L’opposizione siriana in delegazione unitaria ai colloqui Onu di Ginevra

L’annuncio è arrivato al secondo giorno di incontri in corso di svolgimento a Riyadh. Presenti 140 leader dell’opposizione. L’obiettivo è trovare l’unità in vista del nuovo round di colloqui di pace, in programma il 28 novembre. Ma il destino di Assad continua a essere fonte di divisione. 

 


Riyadh (AsiaNews/Agenzie) - Questa mattina i diversi gruppi che compongono l’opposizione siriana hanno trovato un’intesa, finalizzata all’invio di una delegazione unitaria ai prossimi colloqui di pace sotto l’egida Onu, in programma a Ginevra (Svizzera) la prossima settimana. Una svolta importante, che unita al patto siglato nei giorni scorsi da Russia, Iran e Turchia per l’avvio di un processo politico “inclusivo, libero, giusto e trasparente”, conferma gli sforzi della diplomazia internazionale per mettere la parola fine al conflitto.

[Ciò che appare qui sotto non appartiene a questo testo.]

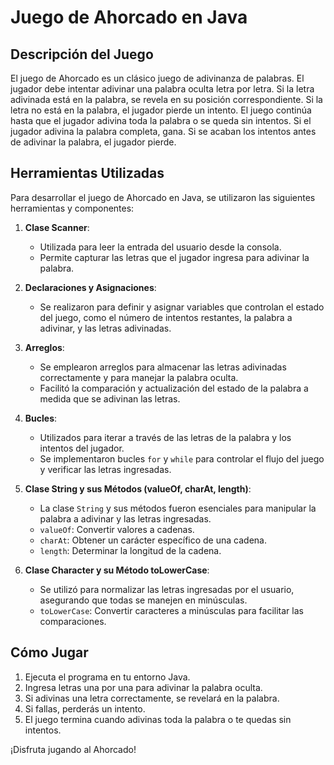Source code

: # Juego de Ahorcado en Java

## Descripción del Juego

El juego de Ahorcado es un clásico juego de adivinanza de palabras. El jugador debe intentar adivinar una palabra oculta letra por letra. Si la letra adivinada está en la palabra, se revela en su posición correspondiente. Si la letra no está en la palabra, el jugador pierde un intento. El juego continúa hasta que el jugador adivina toda la palabra o se queda sin intentos. Si el jugador adivina la palabra completa, gana. Si se acaban los intentos antes de adivinar la palabra, el jugador pierde.

## Herramientas Utilizadas

Para desarrollar el juego de Ahorcado en Java, se utilizaron las siguientes herramientas y componentes:

1. **Clase Scanner**:
    - Utilizada para leer la entrada del usuario desde la consola.
    - Permite capturar las letras que el jugador ingresa para adivinar la palabra.

2. **Declaraciones y Asignaciones**:
    - Se realizaron para definir y asignar variables que controlan el estado del juego, como el número de intentos restantes, la palabra a adivinar, y las letras adivinadas.

3. **Arreglos**:
    - Se emplearon arreglos para almacenar las letras adivinadas correctamente y para manejar la palabra oculta.
    - Facilitó la comparación y actualización del estado de la palabra a medida que se adivinan las letras.

4. **Bucles**:
    - Utilizados para iterar a través de las letras de la palabra y los intentos del jugador.
    - Se implementaron bucles `for` y `while` para controlar el flujo del juego y verificar las letras ingresadas.

5. **Clase String y sus Métodos (valueOf, charAt, length)**:
    - La clase `String` y sus métodos fueron esenciales para manipular la palabra a adivinar y las letras ingresadas.
    - `valueOf`: Convertir valores a cadenas.
    - `charAt`: Obtener un carácter específico de una cadena.
    - `length`: Determinar la longitud de la cadena.

6. **Clase Character y su Método toLowerCase**:
    - Se utilizó para normalizar las letras ingresadas por el usuario, asegurando que todas se manejen en minúsculas.
    - `toLowerCase`: Convertir caracteres a minúsculas para facilitar las comparaciones.

## Cómo Jugar

1. Ejecuta el programa en tu entorno Java.
2. Ingresa letras una por una para adivinar la palabra oculta.
3. Si adivinas una letra correctamente, se revelará en la palabra.
4. Si fallas, perderás un intento.
5. El juego termina cuando adivinas toda la palabra o te quedas sin intentos.

¡Disfruta jugando al Ahorcado!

L’annuncio è arrivato al secondo giorno di incontri fra gruppi anti-governativi, che si tiene in questi giorni a Riyadh, (fra i principali sostenitori delle fazioni anti-Assad), alla presenza dell’inviato speciale delle Nazioni Unite Staffan de Mistura. Nella capitale saudita si sono dati appuntamento 140 leader dell’opposizione, con lo scopo di serrare i ranghi e raggiungere un accordo in vista dell’appuntamento del 28 novembre. 

Bassma Kodmani, membro dei gruppi di opposizione, conferma il raggiungimento “dell’accordo con i gruppi presenti a Riyadh, insieme alle piattaforme del Cairo e di Mosca, per la formazione di una delegazione unitaria che partecipi ai colloqui di Ginevra”. Oggi saranno definiti i nomi e il numero dei rappresentanti di ogni gruppo, per un totale complessivo di 50 elementi. 

Finora ai colloqui mediati dall’Onu aveva partecipato l’Alto comitato per i negoziati (Hnc), un gruppo-ombrello sostenuto dai sauditi e che rappresenta solo una parte della vasta galassia dei movimenti di opposizione anti-governativa in Siria. Proprio questa mancanza di unità aveva fatto fallire in più occasioni gli incontri del passato. 

Tuttavia, all’interno di questa nuova formazione che emerge dagli incontri di Riyadh restano pur sempre delle divisioni sostanziali: una di queste verte attorno al destino del presidente Bashar al-Assad, la cui cacciata secondo alcuni resta una condizioni imprescindibile. Firas Al-Khaldi, portavoce dell’opposizione, sottolinea che “i partecipanti sono d’accordo sulla importanza delle dimissioni [di Assad] e della caduta del regime”, mentre la Russia esprime riserve su questo punto.